After stumbling through the two New York tournaments, I currently find myself in 43rd place in the Toyota Bassmaster Angler of the Year race. According to the Bassmaster.com, that has me as the first man out of the projected Bassmaster Classic cutline, eight points behind Clark Wendlandt, although that’s subject to change. I’m only 17 points ahead of Yusuke Miyazaki in 51st, too. We’re all bunched up together, and no one is going to give the competition an inch.
This is my seventh year on the Bassmaster Elite Series, and I’ve yet to make a Classic. Two years ago, I came close but lost it at the AOY Championship. I’d be hungry to make it for the first time no matter where they held the tournament, but the chance to have a shot at the world championship at Guntersville, in March, is particularly appealing. I know I can catch them there at that time.
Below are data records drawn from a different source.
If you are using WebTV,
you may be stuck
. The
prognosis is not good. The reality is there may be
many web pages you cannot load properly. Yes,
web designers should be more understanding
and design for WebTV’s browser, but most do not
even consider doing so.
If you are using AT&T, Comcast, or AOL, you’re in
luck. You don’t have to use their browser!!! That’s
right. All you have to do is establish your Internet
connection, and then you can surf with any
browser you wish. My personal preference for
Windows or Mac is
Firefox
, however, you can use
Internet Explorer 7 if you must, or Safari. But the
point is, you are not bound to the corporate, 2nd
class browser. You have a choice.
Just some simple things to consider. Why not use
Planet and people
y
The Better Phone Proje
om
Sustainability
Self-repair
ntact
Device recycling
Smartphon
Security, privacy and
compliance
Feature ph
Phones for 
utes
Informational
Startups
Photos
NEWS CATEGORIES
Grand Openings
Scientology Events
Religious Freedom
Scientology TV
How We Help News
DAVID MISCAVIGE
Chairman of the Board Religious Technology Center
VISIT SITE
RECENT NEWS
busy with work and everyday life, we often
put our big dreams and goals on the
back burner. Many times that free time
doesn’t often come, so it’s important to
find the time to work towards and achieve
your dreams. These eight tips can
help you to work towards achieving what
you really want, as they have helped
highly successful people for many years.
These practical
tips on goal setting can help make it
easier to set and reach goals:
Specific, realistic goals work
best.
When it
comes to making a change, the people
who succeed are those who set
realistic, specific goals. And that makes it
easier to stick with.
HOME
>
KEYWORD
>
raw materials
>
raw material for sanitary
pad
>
To get there, though, I first have to conquer Lake Tenkiller. It’s going to be a straight-up level playing field, and I love it. Of course, I’ll have to keep an open mind. I want to do everything I can so that I’m well within the Classic cut by the time the AOY Championship takes place on St. Clair. At the same time, a bomb is not an option. I need to make sure that I have a limit each day comprised of quality fish.
I didn’t pre-practice, but I have studied the map to at least get a sense of how the lake lays out. When practice starts I might have 50 different rods and reels, with 50 different baits, ready for action. I’ll be staying with Hank Cherry, and we’ll be sharing some general information, so between the two of us, we should be able to put something together.
Of course, I’d rather be higher in the standings, but some of my best finishes have come when my back was against the wall. Earlier this year at Guntersville, a lot of people considered me one of the pre-tournament favorites and then I struggled on the first day of competition. Fortunately, I was able to get back on track and ended up 10th. You can say I pulled a rabbit out of my hat or just screwed my head on straight, but when the chips were down I got the job done.
This downtime between New York and Oklahoma has been stressful for me. I’ve been working nonstop at my “day job,” but it’s hard to get fishing out of my mind. My friends and family have all been unconditionally supportive, but I know they’re a little stressed, too. On the drive home from Cayuga, my daughters called me and asked whether I was still inside the Classic cut. Now everyone is taking a hands-off approach. It’s like I’m a field goal kicker and they don’t want to get inside my head, fearful that it’ll result in me shanking the kick.
I’m 46 years old, and at this point in my career, I know that I’m best served by practicing about 10 hours a day during the official practice period. I’m pretty sure that this one will be different. When we get to Lake Tenkiller, I’m going to be out there from daylight to dark. My whole season rides on that one event, and I need to keep the train rolling with a strong finish.